Geopolitical Instability and Capital Flight from ETFs
The market downturn has been attributed to intensifying friction between the United States and Iran. Iran halted diplomatic discussions with the U.S. and issued threats to block the Strait of Hormuz, a critical chokepoint for global petroleum shipments. Brent crude prices climbed to $93.89 per barrel, representing a 1.88% increase.
Elevated oil prices combined with geopolitical uncertainty drove capital toward traditional safe-haven assets such as cash reserves and gold, draining liquidity from cryptocurrency markets.
Bitcoin ETF products intensified the downward pressure. These investment vehicles experienced $3.5 billion in net outflows throughout the previous 10 trading days.
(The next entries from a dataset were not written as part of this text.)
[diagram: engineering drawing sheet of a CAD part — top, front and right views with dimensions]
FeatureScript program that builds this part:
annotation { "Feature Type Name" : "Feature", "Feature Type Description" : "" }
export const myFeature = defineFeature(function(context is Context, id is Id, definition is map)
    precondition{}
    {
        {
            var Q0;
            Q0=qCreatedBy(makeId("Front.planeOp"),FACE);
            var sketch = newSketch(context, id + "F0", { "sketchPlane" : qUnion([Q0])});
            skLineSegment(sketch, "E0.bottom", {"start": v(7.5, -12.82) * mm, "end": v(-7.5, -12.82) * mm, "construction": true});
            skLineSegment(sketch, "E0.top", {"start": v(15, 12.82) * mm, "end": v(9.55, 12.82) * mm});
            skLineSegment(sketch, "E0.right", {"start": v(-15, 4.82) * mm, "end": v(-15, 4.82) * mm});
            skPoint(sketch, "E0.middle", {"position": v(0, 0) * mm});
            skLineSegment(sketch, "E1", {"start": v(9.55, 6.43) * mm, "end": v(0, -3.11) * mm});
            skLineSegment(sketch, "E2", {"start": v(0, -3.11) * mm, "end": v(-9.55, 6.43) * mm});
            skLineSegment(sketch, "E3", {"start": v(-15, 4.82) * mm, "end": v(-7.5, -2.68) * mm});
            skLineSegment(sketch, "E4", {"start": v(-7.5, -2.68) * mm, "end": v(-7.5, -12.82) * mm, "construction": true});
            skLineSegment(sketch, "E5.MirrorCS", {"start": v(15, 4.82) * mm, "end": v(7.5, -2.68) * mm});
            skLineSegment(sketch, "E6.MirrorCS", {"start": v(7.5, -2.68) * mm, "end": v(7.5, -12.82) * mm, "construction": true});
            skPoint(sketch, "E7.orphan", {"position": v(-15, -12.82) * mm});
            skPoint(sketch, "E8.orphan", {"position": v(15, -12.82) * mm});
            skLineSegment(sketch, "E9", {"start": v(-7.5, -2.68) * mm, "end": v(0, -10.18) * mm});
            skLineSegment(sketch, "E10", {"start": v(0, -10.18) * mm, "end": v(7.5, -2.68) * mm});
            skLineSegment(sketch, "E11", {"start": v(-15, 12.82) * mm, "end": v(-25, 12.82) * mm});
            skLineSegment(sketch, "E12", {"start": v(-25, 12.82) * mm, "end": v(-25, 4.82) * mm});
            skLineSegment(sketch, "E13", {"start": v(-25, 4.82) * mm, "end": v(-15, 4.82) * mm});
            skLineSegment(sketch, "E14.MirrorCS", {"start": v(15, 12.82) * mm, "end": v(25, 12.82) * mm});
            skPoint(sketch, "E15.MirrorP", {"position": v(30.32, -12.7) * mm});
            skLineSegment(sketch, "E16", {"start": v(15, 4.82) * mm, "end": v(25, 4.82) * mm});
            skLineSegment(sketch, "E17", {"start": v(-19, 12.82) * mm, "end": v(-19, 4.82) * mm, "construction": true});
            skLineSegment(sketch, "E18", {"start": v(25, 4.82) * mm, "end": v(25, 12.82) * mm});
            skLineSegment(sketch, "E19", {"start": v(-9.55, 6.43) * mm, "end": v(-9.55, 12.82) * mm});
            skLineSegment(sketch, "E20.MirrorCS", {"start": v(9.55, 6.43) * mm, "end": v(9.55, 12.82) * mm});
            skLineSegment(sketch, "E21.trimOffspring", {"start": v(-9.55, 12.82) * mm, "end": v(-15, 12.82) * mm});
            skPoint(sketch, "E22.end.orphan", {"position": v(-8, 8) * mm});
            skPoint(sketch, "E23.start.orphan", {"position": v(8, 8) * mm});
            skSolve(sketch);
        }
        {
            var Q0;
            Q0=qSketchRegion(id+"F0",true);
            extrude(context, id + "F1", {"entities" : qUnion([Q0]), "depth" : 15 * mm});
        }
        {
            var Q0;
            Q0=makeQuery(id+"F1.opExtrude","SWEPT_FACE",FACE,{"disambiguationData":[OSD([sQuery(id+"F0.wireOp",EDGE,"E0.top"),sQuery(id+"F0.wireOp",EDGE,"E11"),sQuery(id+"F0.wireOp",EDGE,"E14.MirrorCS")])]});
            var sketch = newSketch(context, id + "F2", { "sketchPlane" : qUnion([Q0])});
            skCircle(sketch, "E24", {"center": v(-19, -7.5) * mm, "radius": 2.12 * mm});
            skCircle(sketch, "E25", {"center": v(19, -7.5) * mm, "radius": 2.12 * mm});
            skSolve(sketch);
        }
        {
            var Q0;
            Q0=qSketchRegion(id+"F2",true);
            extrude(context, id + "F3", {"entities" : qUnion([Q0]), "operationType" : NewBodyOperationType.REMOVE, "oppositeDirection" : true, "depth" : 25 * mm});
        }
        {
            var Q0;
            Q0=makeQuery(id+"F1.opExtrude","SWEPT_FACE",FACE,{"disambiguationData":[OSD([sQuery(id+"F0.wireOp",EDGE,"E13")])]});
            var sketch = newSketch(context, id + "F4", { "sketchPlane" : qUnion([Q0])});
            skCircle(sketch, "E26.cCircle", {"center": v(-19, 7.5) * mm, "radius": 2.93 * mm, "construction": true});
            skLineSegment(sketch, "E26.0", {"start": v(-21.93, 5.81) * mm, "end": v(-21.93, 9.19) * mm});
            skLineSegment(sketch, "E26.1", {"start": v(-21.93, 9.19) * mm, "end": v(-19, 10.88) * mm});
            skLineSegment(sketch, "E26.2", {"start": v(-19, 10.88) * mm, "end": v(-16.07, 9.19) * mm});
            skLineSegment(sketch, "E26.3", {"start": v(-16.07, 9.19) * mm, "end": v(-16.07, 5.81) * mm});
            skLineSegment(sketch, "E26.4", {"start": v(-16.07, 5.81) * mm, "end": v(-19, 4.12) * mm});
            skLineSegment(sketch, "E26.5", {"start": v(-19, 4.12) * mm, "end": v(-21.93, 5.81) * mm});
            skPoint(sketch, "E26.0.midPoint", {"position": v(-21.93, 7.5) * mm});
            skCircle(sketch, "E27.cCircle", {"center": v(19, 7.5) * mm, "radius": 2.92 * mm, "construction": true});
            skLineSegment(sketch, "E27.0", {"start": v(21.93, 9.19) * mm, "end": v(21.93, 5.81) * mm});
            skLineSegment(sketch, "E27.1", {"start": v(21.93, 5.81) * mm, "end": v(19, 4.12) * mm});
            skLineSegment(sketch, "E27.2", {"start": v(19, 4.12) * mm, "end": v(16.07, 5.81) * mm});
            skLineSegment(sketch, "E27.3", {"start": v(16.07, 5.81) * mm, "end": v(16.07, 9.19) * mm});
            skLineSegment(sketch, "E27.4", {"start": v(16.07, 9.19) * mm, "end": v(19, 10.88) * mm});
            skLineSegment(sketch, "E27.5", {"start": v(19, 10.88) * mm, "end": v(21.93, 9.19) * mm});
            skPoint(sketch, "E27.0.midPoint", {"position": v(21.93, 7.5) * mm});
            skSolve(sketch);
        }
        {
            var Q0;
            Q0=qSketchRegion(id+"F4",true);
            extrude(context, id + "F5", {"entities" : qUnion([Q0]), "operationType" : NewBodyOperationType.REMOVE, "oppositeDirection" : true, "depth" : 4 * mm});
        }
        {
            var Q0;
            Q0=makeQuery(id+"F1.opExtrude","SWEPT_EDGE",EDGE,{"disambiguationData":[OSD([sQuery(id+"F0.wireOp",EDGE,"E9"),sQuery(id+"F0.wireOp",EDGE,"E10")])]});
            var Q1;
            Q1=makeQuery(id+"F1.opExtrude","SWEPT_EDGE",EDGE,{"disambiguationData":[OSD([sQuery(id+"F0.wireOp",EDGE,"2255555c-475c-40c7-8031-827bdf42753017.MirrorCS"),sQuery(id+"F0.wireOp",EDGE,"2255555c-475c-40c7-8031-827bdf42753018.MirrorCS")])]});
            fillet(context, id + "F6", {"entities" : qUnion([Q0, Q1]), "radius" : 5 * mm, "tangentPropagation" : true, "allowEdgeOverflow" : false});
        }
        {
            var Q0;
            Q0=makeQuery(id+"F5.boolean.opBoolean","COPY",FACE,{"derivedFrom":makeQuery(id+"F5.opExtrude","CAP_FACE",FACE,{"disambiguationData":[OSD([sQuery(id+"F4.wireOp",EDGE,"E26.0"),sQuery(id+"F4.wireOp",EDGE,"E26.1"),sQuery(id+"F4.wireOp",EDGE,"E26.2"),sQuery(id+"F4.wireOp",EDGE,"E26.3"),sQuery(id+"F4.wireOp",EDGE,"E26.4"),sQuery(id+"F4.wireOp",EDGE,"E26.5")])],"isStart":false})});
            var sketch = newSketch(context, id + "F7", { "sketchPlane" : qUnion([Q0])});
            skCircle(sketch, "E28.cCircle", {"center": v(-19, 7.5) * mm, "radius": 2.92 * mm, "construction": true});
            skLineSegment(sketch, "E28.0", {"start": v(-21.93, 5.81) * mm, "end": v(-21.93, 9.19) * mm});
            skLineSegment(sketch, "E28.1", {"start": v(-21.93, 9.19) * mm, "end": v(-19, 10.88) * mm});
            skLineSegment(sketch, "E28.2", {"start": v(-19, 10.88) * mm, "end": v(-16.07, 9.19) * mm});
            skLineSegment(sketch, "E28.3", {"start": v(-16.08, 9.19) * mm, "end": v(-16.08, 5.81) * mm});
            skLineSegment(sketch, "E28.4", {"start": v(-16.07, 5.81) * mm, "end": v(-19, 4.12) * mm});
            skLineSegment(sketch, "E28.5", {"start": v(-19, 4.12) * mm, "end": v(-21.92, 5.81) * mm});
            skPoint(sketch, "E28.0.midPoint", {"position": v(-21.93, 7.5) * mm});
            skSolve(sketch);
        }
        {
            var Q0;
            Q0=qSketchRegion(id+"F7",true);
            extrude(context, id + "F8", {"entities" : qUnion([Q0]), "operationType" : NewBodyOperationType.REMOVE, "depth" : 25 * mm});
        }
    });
A $14 million Bitcoin transfer executed by Tether further amplified market anxiety and accelerated selling momentum.
Based on current market prices, Bitcoin has declined approximately 12% over the weekly timeframe. Ethereum has fallen roughly 5.38% to trade at $1,894. XRP decreased 6.43% to $1.21, Solana tumbled 7.54% to $74.92, and Dogecoin slipped 7.05% to $0.093.
Market participants are closely monitoring the critical $65,000 support zone. A decisive breakdown below this threshold could trigger additional selling toward the $60,000 level.